> EXTRACTED TEXT
+++
Natalia Sylvester on Her Novel Everyone Knows You Go Home: "Joy Is Also an Act of Resistance"

Natalia Sylvester, author of Everyone Knows You Go Home.
Natalia Sylvester, author of Everyone Knows You Go Home. Photo by Eric Sylvester
Novelist Natalia Sylvester can remember one of the first times she noticed language could be used to manipulate people's perceptions of themselves and the external world. Sylvester emigrated with her parents from Lima, Peru, to the United States when she was 4, and she was still a young girl when a single word on their immigration paperwork caught her eye. She asked her mother its meaning.


"My mom said, 'Well, that's us, because we're not from here,'" Sylvester recalls. She says she remembers the impact of learning that language could be used to dehumanize entire groups of people. Lately, she's been thinking deeply about the power of language and, thus, her own power and responsibility as an author. Her latest novel, Everyone Knows You Go Home, comes at a crisis point in the national conversation about immigration across the U.S.-Mexico border, detentions, and family separations.
+++
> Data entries
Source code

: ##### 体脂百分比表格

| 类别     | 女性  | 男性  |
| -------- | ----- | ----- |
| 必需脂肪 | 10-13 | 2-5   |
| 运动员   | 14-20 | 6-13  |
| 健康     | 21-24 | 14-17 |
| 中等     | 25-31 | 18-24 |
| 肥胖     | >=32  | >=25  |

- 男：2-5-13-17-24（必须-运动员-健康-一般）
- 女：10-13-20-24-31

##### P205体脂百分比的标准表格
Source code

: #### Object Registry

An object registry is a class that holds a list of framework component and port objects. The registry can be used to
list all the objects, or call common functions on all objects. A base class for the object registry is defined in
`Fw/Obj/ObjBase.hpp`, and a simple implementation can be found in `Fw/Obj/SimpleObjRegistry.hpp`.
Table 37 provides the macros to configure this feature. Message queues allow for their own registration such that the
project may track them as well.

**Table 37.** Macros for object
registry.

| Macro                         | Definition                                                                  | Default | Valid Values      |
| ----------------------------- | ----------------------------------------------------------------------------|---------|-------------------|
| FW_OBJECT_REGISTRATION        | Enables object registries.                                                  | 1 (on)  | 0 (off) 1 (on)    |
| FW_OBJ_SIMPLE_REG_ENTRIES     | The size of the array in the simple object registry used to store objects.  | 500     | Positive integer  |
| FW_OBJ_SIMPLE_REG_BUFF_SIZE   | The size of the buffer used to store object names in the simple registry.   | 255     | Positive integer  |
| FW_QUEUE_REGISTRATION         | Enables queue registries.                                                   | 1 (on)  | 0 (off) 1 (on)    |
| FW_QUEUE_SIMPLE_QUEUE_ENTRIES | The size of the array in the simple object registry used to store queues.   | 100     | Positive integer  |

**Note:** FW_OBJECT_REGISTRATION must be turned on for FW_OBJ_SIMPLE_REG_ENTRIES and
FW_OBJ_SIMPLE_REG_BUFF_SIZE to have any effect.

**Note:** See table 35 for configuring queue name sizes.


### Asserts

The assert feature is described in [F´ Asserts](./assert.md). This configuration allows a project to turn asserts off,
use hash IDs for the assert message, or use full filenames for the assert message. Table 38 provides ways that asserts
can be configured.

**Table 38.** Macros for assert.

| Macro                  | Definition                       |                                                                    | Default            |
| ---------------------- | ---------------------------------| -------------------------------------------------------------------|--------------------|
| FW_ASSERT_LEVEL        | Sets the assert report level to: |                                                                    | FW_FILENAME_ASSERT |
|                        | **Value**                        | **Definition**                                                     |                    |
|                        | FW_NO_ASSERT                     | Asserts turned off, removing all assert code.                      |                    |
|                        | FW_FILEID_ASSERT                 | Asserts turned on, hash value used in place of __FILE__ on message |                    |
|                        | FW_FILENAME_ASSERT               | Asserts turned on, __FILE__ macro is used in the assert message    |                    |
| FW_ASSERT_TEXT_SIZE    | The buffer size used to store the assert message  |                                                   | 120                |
+++
> WHAT TO WORK ON
[a] Reproduce verbatim the portion of the interview text about Natalia Sylvester's novel from "Natalia Sylvester on" up to and including "mother its meaning.".
[b] Proceed with the interview text about Natalia Sylvester's novel, beginning immediately after its final sentence.

> LIST OF ANSWERS
[a]
Natalia Sylvester on Her Novel Everyone Knows You Go Home: "Joy Is Also an Act of Resistance"

Natalia Sylvester, author of Everyone Knows You Go Home.
Natalia Sylvester, author of Everyone Knows You Go Home. Photo by Eric Sylvester
Novelist Natalia Sylvester can remember one of the first times she noticed language could be used to manipulate people's perceptions of themselves and the external world. Sylvester emigrated with her parents from Lima, Peru, to the United States when she was 4, and she was still a young girl when a single word on their immigration paperwork caught her eye. She asked her mother its meaning.

[b]
The novel begins with the crossing of the family patriarch, Omar, from the spiritual world into the physical world on the wedding day of his son Martin and daughter-in-law Isabel, a date that coincides with the Day of the Dead. The story traces the family's lineage from the 1980s to the present, including the border crossing of Martin's teenage nephew, Eduardo. Readers might be inclined to call the book "timely" or to ask about its relevance to current events. But Sylvester began writing the novel five years ago, and she pushes back on the idea that these issues are new.

"I think that when we say something is relevant right now, we're implying that it wasn't relevant at one point or that it stopped being relevant at another," Sylvester says. "I think many people who are finding themselves in shock or finding that this is a new thing, it's because they haven't had to live their lives as immigrants, knowing that the seeds for this crisis point and the anti-immigrant sentiment that's fueled it, they've really long been here and they're coming to fruition now in the most horrible ways imaginable. But if this were something that people [who] weren't directly affected by it had cared about for a much longer time... I think that we wouldn't be [where we are] today."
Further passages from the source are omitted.